The Newsletter also objected to the procession holding French tricolours and displaying mottos recommending friendly feeling with America, “…meaning the Fenian Irish in America…” and banners stating “God Save Ireland”. They described Home Rule and other nationalist aspirations expressed at Hannahstown, as futile “political phantoms.” 
 “…the Roman Catholics have a right to proceed where they please, provided they do not select such places as are almost exclusively inhabited by Protestants, and thereby calculated to give unnecessary offence to Protestants…It was in the highest degree indiscreet of them to have selected Carlisle Circus as their rendezvous point… because that is a great Protestant Quarter; and Protestants…cannot be expected to look on indifferently at emblems which they consider seditious, and calculated to degrade the authority of the Sovereign of Great Britain and Ireland.”

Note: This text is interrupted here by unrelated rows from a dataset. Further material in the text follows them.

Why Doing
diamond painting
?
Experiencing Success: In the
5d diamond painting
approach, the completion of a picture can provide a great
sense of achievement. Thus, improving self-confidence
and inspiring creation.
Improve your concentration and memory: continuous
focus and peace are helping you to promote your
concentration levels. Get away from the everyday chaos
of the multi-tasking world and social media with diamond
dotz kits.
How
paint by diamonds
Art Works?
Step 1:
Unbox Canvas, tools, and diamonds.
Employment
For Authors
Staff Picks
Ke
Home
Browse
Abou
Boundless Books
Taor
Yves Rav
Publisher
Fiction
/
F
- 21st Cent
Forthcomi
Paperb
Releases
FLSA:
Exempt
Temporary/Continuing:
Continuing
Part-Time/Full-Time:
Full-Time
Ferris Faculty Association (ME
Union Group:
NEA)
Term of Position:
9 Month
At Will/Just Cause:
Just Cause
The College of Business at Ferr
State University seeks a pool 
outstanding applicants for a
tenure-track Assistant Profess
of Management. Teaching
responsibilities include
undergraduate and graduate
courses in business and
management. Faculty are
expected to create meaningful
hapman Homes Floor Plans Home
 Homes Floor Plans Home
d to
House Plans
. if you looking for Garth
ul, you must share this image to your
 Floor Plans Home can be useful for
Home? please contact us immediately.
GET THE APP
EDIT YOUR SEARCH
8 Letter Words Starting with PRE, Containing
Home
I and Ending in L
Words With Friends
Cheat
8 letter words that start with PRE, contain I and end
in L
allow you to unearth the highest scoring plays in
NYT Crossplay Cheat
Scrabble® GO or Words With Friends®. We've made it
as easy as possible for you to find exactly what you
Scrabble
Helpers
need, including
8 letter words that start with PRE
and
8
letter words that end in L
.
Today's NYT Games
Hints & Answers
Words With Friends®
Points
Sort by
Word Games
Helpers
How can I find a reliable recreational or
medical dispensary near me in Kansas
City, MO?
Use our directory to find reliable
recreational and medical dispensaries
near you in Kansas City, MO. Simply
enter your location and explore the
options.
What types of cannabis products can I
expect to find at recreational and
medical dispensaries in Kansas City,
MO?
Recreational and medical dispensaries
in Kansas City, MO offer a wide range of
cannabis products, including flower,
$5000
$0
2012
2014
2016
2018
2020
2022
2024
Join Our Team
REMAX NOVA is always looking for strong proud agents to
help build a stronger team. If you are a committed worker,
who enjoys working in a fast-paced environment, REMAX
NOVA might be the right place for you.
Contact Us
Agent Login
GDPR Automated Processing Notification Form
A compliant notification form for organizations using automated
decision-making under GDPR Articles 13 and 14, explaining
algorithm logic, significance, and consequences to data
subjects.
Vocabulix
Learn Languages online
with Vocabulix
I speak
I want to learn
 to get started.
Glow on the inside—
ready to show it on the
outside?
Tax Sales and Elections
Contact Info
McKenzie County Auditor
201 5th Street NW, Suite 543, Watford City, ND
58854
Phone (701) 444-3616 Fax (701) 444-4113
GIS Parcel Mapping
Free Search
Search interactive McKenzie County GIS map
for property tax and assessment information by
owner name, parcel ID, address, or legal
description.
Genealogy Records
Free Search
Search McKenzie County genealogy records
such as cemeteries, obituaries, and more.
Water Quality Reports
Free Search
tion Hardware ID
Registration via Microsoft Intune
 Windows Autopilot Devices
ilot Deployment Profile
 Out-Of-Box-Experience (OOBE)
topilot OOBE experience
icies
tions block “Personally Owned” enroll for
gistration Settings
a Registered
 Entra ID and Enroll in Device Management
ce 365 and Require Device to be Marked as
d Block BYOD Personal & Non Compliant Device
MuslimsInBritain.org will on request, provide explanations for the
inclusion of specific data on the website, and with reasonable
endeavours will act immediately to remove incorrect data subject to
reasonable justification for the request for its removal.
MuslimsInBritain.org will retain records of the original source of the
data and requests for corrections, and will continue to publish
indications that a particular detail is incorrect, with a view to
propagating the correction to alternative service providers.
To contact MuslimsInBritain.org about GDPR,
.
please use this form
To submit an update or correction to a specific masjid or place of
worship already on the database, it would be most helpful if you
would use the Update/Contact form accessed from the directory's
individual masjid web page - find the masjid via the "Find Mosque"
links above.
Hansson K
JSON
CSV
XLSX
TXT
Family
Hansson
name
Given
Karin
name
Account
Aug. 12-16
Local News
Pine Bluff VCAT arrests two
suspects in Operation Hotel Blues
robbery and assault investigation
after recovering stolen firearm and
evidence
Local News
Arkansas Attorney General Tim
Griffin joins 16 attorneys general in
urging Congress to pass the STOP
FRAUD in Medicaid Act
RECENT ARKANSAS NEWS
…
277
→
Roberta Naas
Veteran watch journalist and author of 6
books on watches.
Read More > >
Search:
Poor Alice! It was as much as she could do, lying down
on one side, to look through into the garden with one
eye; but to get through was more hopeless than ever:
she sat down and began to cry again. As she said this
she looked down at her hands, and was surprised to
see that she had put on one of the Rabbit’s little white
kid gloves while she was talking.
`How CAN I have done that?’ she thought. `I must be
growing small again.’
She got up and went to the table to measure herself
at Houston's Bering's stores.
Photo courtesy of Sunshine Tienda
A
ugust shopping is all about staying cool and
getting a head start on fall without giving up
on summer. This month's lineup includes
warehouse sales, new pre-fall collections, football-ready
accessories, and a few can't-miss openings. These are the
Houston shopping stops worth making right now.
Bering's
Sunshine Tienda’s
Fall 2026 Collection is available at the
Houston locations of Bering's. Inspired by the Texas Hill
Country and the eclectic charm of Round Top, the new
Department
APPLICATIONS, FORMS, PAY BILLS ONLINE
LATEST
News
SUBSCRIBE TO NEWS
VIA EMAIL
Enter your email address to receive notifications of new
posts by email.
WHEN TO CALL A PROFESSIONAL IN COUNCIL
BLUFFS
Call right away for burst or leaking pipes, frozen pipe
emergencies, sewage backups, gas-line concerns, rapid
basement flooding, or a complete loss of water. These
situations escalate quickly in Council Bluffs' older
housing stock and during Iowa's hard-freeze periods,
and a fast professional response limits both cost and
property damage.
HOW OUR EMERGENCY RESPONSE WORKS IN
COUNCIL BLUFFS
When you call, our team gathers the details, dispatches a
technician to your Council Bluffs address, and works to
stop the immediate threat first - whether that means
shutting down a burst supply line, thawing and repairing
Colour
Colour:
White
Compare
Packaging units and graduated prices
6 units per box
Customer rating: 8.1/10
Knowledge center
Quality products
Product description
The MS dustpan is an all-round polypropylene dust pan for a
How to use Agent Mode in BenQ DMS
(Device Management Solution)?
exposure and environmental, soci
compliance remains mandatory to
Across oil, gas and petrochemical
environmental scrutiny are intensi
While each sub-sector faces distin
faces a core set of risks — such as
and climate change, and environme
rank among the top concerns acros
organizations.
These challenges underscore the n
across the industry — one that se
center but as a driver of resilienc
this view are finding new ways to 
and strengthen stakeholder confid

The End of the Riots and Aftermath

The violence eventually fizzled out by Thursday 22 and almost entirely by Saturday 24 August. A combination of collective exhaustion, days of heavy rains brought them to an end. About 1,000 houses were damaged; enormous levels of destruction to property. Hundreds of persons injured, many seriously, with a small number of fatalities; large numbers intimidated from their homes and hundreds out of work. Hundreds of rounds of of fire exchanged.
 
On August 24 a series of letters were published in the Northern Whig from ‘Belfast and Ulster Presbyterians’ highly critical of Rev Hugh Hanna, his speeches and conduct in advance of the Hannahstown procession. He was ultimately accepted as being the chief architect of the seven-day civil war in Belfast. The following letter is an excellent example:
 
“Something must be done to show in what light his conduct is regarded by nearly all Presbyterians. That a Christian Minister should habitually indulge in language of contempt and suspicion towards the great majority of his countrymen is sufficiently shocking… But when the same gentleman – at a time when the town was at peace after his own party had held their celebrations without the slightest disturbance – summons thousands of people to prevent another party from meeting peaceably to have their procession, and thereby inaugurates a carnival of riot, anarchy, plunder and blood shed, it becomes the absolute duty of his co-religionists to express their abhorrence of such conduct.” A Presbyterian, (21st August ,1872).
 
On August 16, The Ulster Examiner and Northern Star concluded: “The Orange society, is a worthless, meaningless, and defiant threat to everything Irish and everything Catholic. Orangemen would crush us if they dare; they would grind us if they had the power, but they have not. The assembly at Hannahstown proclaims to the world that the Catholics of Ulster are able to hold their own… We are willing and anxious to live at peace with our neighbours, but we will no longer tamely submit to insult, but will resent it.”